### DOCUMENT TEXT
============

Tuesday, April 10, 2018

What I Want My Grandsons to Know About Men

Phoenix (7), Judah (7), and Decker (4),  

You are a bit young to think about manhood but from the perspective of your 60-year-old grandpa, it’s just on the horizon of your life.  Our current culture has developed an allergy to masculinity, either claiming it’s toxic (some going so far as to blame meat eating on male toxicity, who knew?), or that you would be better served to learn to emote and talk more like girls. (Your brain isn’t wired to emote and talk the way a girl’s brain is wired.  But you are uniquely wired to emote and communicate in your own masculine way!) 

Here’s the truth about men:

Men are capable of great good:
  • Good men have laid down their lives for centuries in order to protect their families, their tribes, their countries, and their beliefs.  
  • Good men have put their lives at risk to build the infrastructures of society (92 percent of all work related deaths are male…).
  • Good men have created systems of government with the intent to provide freedom and equality for all.
  • Good men have always been and continue to be caring dads, husbands, employers, employees, and grandparents.

Men are also capable of great destruction:

Though writing about boys, these words from my friend Dr. Michael Gurian, speak directly to this downside of masculinity--…nearly every social problem we face in our civilization today—unemployment, income inequality, incarceration rates, religious extremism, domestic abuse, mental illness, health care inequalities, and painful violence against women—intersects in some way with the state of boyhood in America.  (Saving our Sons, p. vii.)

============

### WORK TO COMPLETE
Extend the grandfather's letter about manhood, picking up right after its last sentence. The listing has no connection to the letter above.

(Source data)
============

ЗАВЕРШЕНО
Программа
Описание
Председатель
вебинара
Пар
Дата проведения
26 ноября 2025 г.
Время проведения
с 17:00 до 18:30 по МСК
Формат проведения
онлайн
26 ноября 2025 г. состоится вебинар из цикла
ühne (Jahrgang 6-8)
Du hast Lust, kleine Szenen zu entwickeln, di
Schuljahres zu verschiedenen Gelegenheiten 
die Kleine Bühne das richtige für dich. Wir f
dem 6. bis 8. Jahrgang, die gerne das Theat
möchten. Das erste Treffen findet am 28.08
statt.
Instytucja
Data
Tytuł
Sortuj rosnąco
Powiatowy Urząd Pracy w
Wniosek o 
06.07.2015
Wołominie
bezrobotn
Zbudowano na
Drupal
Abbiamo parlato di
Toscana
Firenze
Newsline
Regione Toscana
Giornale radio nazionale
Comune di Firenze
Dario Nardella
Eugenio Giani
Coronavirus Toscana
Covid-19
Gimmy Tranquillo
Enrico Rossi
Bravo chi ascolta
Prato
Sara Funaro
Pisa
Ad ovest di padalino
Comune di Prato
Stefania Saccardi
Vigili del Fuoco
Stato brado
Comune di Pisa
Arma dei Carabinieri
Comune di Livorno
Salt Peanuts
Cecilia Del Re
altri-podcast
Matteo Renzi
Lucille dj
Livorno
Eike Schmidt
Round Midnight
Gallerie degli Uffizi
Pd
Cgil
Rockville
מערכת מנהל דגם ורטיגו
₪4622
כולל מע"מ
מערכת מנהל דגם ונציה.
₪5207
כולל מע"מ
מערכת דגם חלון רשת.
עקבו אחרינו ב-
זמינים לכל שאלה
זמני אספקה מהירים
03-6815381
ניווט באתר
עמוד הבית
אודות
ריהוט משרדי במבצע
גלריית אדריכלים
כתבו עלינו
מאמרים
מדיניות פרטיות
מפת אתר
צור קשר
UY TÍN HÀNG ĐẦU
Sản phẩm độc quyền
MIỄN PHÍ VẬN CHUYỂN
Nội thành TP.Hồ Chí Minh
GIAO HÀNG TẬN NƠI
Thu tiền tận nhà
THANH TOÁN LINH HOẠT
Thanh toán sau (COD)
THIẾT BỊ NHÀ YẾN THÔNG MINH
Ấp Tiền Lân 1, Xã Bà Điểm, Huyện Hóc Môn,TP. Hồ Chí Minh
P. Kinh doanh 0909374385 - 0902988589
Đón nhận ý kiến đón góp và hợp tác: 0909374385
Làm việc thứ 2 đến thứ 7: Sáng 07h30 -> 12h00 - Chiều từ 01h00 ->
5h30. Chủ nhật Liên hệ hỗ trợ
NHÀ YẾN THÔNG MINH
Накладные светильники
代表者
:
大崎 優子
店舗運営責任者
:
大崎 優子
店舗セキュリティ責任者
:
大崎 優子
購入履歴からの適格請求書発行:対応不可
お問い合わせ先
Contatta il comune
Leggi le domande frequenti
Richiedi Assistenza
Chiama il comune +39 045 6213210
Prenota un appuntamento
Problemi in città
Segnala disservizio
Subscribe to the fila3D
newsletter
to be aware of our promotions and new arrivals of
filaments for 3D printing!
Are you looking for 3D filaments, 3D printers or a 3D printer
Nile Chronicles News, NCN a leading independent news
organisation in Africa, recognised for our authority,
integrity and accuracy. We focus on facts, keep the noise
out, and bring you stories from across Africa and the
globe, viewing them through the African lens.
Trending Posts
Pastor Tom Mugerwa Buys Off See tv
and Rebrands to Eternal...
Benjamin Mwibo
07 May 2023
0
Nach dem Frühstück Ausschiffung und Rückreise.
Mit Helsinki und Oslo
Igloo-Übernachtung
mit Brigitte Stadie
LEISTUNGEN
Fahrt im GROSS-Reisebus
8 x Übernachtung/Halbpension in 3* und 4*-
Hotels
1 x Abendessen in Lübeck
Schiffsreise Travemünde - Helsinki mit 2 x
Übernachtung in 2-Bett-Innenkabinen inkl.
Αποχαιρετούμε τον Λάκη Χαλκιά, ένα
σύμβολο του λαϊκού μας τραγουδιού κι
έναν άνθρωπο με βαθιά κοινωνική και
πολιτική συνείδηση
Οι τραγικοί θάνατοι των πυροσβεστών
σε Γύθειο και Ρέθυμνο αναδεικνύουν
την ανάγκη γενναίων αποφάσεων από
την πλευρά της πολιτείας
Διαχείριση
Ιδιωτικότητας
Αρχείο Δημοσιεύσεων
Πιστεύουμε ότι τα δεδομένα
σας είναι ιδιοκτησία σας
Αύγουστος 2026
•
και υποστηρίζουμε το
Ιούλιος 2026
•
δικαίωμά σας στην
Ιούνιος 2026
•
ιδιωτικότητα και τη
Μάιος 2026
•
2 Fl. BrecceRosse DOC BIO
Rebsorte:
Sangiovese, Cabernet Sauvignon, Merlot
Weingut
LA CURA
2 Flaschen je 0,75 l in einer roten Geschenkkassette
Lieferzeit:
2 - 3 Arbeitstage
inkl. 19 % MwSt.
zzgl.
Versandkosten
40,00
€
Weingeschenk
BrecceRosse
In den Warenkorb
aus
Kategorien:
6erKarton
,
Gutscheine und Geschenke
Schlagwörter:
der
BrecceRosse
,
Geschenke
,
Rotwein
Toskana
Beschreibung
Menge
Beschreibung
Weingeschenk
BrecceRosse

============

### WRITTEN REPLY
Yes…some men are destructive.  Some men damage the lives of others.  Some men seek to harass those of a different race or religion or political persuasion or gender.  Some men are bad men.

But many, if not most men, are good men.  As your grandpa my hope and prayer is that as you grow into manhood, you number yourselves among the good guys.  To give you some guidance, here’s a picture of what a good man looks like (with special thanks to Dr. Gurian for his great work on this framework for manhood from his book, The Purpose of Boys):

A good man is:
  • Honorable: He does the right thing, even when it’s the harder way.  He treats all people with respect.  
  • Enterprising: He doesn’t give up easily.  He fights for the good of others while at the same time maintaining a core belief in his worth as a good man.
  • Responsible: A good man lives to serve others.  As Martin Luther King Jr. put it: The ultimate measure of a man is not where he stands in the moments of comfort and convenience, but where he stands at times of challenge and controversy.  The true neighbor will risk his position, his prestige, and even his life for the welfare of others.
  • Original: A good man knows who he is.  He’s aware of his strengths and weaknesses.  He knows what his unique gifts and talents are.  And he uses them to help build a better world through his family, his work, his citizenship, and his faith.
Boys, that's the kind of men I want you to be: Heroic men who show the world that good men exist and that good men are essential for building strong families, communities, and a better society.